Your task:
Reproduce the entries that follow verbatim, down to the final line.

Provided records:
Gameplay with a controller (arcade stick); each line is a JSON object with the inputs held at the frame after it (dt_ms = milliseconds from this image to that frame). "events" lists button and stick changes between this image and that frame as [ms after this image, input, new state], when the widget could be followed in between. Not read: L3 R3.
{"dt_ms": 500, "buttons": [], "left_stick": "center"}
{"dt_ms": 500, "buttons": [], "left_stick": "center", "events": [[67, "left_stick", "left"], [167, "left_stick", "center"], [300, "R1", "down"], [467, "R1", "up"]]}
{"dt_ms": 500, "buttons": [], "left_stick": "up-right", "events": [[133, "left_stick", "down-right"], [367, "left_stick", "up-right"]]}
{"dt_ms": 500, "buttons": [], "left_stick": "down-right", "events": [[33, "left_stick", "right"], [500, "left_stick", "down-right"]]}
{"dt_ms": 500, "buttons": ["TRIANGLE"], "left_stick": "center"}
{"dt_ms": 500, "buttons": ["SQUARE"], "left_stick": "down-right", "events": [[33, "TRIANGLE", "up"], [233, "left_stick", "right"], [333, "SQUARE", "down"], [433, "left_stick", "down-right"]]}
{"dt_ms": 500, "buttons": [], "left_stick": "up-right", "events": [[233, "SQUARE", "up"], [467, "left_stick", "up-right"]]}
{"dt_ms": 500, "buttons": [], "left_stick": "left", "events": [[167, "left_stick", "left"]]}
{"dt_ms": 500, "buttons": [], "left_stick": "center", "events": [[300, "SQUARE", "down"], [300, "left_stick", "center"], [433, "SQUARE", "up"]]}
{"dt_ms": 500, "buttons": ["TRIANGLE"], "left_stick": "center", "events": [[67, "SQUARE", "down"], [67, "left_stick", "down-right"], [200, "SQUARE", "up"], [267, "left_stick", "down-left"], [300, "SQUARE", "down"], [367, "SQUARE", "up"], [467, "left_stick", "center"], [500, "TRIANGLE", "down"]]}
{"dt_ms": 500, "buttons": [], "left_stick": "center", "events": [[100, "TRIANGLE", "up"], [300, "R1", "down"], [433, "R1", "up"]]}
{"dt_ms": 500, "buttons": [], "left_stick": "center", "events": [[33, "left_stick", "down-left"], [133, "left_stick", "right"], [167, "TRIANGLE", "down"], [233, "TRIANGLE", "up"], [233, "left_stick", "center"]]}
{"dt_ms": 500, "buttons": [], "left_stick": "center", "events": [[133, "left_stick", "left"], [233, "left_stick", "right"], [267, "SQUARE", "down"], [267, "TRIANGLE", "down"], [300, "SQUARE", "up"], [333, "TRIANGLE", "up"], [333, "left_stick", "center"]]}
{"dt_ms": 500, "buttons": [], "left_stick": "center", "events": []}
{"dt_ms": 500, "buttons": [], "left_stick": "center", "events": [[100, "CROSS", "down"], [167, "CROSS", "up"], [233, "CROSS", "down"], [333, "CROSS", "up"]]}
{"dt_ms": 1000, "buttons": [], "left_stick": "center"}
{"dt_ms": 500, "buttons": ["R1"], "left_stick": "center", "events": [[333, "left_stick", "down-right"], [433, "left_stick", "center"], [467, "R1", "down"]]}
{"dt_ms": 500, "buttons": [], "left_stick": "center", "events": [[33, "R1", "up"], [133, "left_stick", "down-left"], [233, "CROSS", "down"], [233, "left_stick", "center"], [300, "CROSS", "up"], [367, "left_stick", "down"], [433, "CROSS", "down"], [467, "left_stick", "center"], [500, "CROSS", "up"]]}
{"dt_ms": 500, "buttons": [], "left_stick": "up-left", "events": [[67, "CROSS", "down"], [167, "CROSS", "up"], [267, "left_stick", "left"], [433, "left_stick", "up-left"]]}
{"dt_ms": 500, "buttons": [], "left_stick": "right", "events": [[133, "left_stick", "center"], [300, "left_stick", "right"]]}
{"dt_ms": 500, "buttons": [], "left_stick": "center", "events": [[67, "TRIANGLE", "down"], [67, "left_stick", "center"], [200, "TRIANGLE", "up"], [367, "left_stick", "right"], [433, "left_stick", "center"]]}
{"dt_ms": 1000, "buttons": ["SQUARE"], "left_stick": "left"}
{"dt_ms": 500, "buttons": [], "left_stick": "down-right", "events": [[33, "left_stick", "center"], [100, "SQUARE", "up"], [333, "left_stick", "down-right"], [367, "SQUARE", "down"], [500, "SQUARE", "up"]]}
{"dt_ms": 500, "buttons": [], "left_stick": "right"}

Solution to this exercise:
Gameplay with a controller (arcade stick); each line is a JSON object with the inputs held at the frame after it (dt_ms = milliseconds from this image to that frame). "events" lists button and stick changes between this image and that frame as [ms after this image, input, new state], when the widget could be followed in between. Not read: L3 R3.
{"dt_ms": 500, "buttons": [], "left_stick": "center"}
{"dt_ms": 500, "buttons": [], "left_stick": "center", "events": [[67, "left_stick", "left"], [167, "left_stick", "center"], [300, "R1", "down"], [467, "R1", "up"]]}
{"dt_ms": 500, "buttons": [], "left_stick": "up-right", "events": [[133, "left_stick", "down-right"], [367, "left_stick", "up-right"]]}
{"dt_ms": 500, "buttons": [], "left_stick": "down-right", "events": [[33, "left_stick", "right"], [500, "left_stick", "down-right"]]}
{"dt_ms": 500, "buttons": ["TRIANGLE"], "left_stick": "center"}
{"dt_ms": 500, "buttons": ["SQUARE"], "left_stick": "down-right", "events": [[33, "TRIANGLE", "up"], [233, "left_stick", "right"], [333, "SQUARE", "down"], [433, "left_stick", "down-right"]]}
{"dt_ms": 500, "buttons": [], "left_stick": "up-right", "events": [[233, "SQUARE", "up"], [467, "left_stick", "up-right"]]}
{"dt_ms": 500, "buttons": [], "left_stick": "left", "events": [[167, "left_stick", "left"]]}
{"dt_ms": 500, "buttons": [], "left_stick": "center", "events": [[300, "SQUARE", "down"], [300, "left_stick", "center"], [433, "SQUARE", "up"]]}
{"dt_ms": 500, "buttons": ["TRIANGLE"], "left_stick": "center", "events": [[67, "SQUARE", "down"], [67, "left_stick", "down-right"], [200, "SQUARE", "up"], [267, "left_stick", "down-left"], [300, "SQUARE", "down"], [367, "SQUARE", "up"], [467, "left_stick", "center"], [500, "TRIANGLE", "down"]]}
{"dt_ms": 500, "buttons": [], "left_stick": "center", "events": [[100, "TRIANGLE", "up"], [300, "R1", "down"], [433, "R1", "up"]]}
{"dt_ms": 500, "buttons": [], "left_stick": "center", "events": [[33, "left_stick", "down-left"], [133, "left_stick", "right"], [167, "TRIANGLE", "down"], [233, "TRIANGLE", "up"], [233, "left_stick", "center"]]}
{"dt_ms": 500, "buttons": [], "left_stick": "center", "events": [[133, "left_stick", "left"], [233, "left_stick", "right"], [267, "SQUARE", "down"], [267, "TRIANGLE", "down"], [300, "SQUARE", "up"], [333, "TRIANGLE", "up"], [333, "left_stick", "center"]]}
{"dt_ms": 500, "buttons": [], "left_stick": "center", "events": []}
{"dt_ms": 500, "buttons": [], "left_stick": "center", "events": [[100, "CROSS", "down"], [167, "CROSS", "up"], [233, "CROSS", "down"], [333, "CROSS", "up"]]}
{"dt_ms": 1000, "buttons": [], "left_stick": "center"}
{"dt_ms": 500, "buttons": ["R1"], "left_stick": "center", "events": [[333, "left_stick", "down-right"], [433, "left_stick", "center"], [467, "R1", "down"]]}
{"dt_ms": 500, "buttons": [], "left_stick": "center", "events": [[33, "R1", "up"], [133, "left_stick", "down-left"], [233, "CROSS", "down"], [233, "left_stick", "center"], [300, "CROSS", "up"], [367, "left_stick", "down"], [433, "CROSS", "down"], [467, "left_stick", "center"], [500, "CROSS", "up"]]}
{"dt_ms": 500, "buttons": [], "left_stick": "up-left", "events": [[67, "CROSS", "down"], [167, "CROSS", "up"], [267, "left_stick", "left"], [433, "left_stick", "up-left"]]}
{"dt_ms": 500, "buttons": [], "left_stick": "right", "events": [[133, "left_stick", "center"], [300, "left_stick", "right"]]}
{"dt_ms": 500, "buttons": [], "left_stick": "center", "events": [[67, "TRIANGLE", "down"], [67, "left_stick", "center"], [200, "TRIANGLE", "up"], [367, "left_stick", "right"], [433, "left_stick", "center"]]}
{"dt_ms": 1000, "buttons": ["SQUARE"], "left_stick": "left"}
{"dt_ms": 500, "buttons": [], "left_stick": "down-right", "events": [[33, "left_stick", "center"], [100, "SQUARE", "up"], [333, "left_stick", "down-right"], [367, "SQUARE", "down"], [500, "SQUARE", "up"]]}
{"dt_ms": 500, "buttons": [], "left_stick": "right"}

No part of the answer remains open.